Les différentes temporalités des images macadamiennes peuvent aussi intéresser l'historien. On y trouve :

  • Des instantanés : des coupes temporelles pratiquées dans l'image, pour en révéler les différentes couches ou strates (démarche "archéologique" ou "géologique" du carrotage)
  • Des séquences : des suites d'images, pour aller à l'encontre le culte de l'image unique et de l'instant décisif (kairos - Barthes, Cartier-Bresson)
  • Des répétitions d'indices ou de motifs d'une image à l'autre - une circulation des motifs, qui font émerger une culture visuelle ?
  • Des "natures mortes" photographiques (Still Lives, 1977) : idéal pour étudier la fragmentation, avec la métaphore du miroir brisé - les fragments de miroir réfractant à l'infini ces morceaux ou fragments de réalité historique déformée ; permet aussi de figé l'instant, la réalité : le passé vivant immortalisé - en contradiction avec le rêve d'une histoire vivante ?
  • Un quatrième temps photographique : une quatrième dimension du temps, un temps de l'image plutôt flottant, un temps du rêve et du désir. Un temps au conditionnel, sinon un temps "neutre".
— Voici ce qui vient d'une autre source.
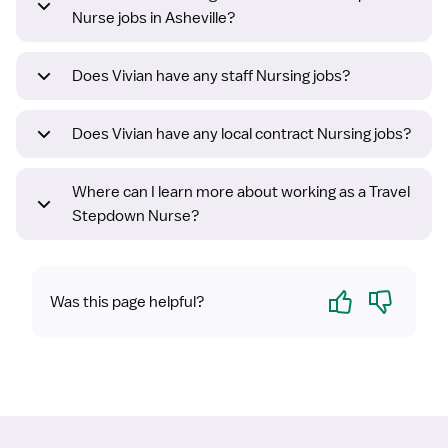
Nurse jobs in Asheville?
Does Vivian have any staff Nursing jobs?
Does Vivian have any local contract Nursing jobs?
Where can I learn more about working as a Travel
Stepdown Nurse?
Yes
No
Was this page helpful?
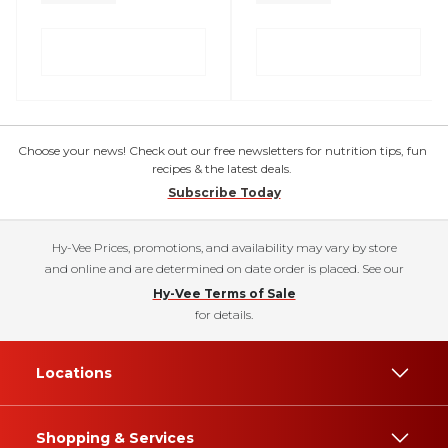
Choose your news! Check out our free newsletters for nutrition tips, fun
recipes & the latest deals.
Subscribe Today
Hy-Vee Prices, promotions, and availability may vary by store
and online and are determined on date order is placed. See our
Hy-Vee Terms of Sale
for details.
Locations
Shopping & Services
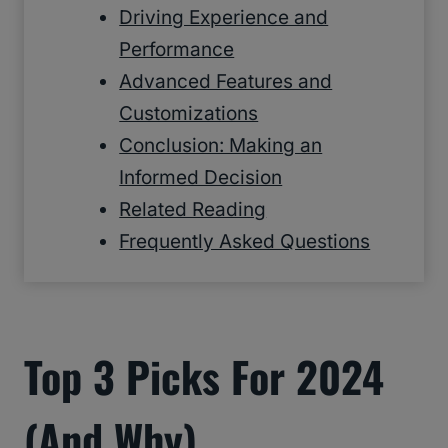
Driving Experience and
Performance
Advanced Features and
Customizations
Conclusion: Making an
Informed Decision
Related Reading
Frequently Asked Questions
Top 3 Picks For 2024
(and Why)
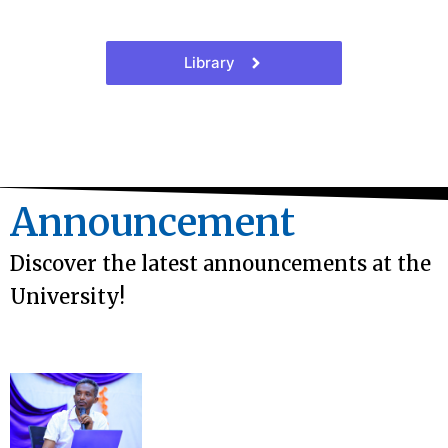
Library
Announcement
Discover the latest announcements at the
University!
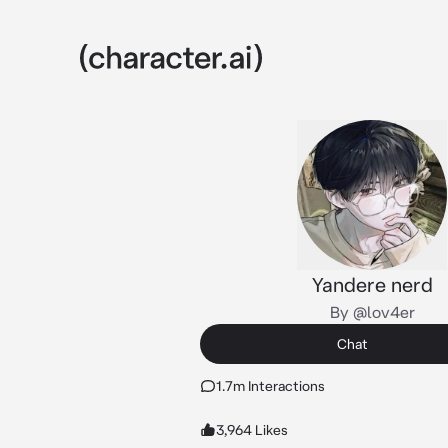
Yandere nerd
By @lov4er
Chat
1.7m Interactions
3,964 Likes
Enfin, l’œuvre du photographe semble plaider en faveur d'une poétique de "l'anachronie" en histoire : le recours aux images contemporaines pour appréhender les sources anciennes et la réalité passée, en procédant par l'association d'images, d'idées, tirées sans complexe de l'expérience même de l'historien. On sait depuis longtemps qu'il est vain de chercher à atteindre une Vérité historique absolue et absolument objective. On sait également depuis Marc Bloch au moins que présent et passé s'enchevêtrent constamment dans le travail de l'historien. Ce que l'on est moins enclin à admettre toutefois, c'est la fécondité de l'anachronie dans le travail d'élucidation historique. L"anachronisme reste bien le péché capital de l'historien, banni des thèses et publications académiques. Pourtant, Michelet n'est plus de ce monde depuis longtemps. L'historien du XXIe ne rêve plus à la résurrection, la reconvocation ou la restitution fidèle du passé. Plutôt qu'à une renaissance, il aspire, plus modestement, à une "reconnaissance", sa reconstitution et même sa reconstruction. Des visées plus proches qu'il atteint par l'interprétation et l'imagination, d'abord, mais aussi par l'association d'images "anachroniques" parfois, par jeux d'échos et d'évocations qui n'ont pas peur de faire appel à l'expérience intime et l'imagination de l'historien vivant.

Une approche biologie de l'image et de l'histoire : l'histoire(s) visuelle(s) comme organisme vivant ?


Selon Alexandre Quoi, Mac Adams nous invite à passer d'image en image comme on passe d'un état à un autre : l'image serait donc un état, une expérience, d'un côté, mais aussi le stimulus de cet état et cette expérience. La séquence d'images devient alors une successions d'états et de stimuli, une sorte d'organisme sensible et vivant. L'histoire visuelle pourrait être pensée de même, comme un organisme vivant, sujet d'expériences et sujet à des expériences de la part de l'historien et de son "lecteur". Tous deux sont appelés à le vivre, à l'éprouver, à se l'approprier. On rejoint là notre histoire immersive : cette invitation à être dans l'image pour être dans l'histoire. L'expression d''épreuve photographique" est ici à prendre au sens fort du terme : une épreuve, c'est une une expérience à affronter, qui éprouve et transforme celui qui fait cette expérience.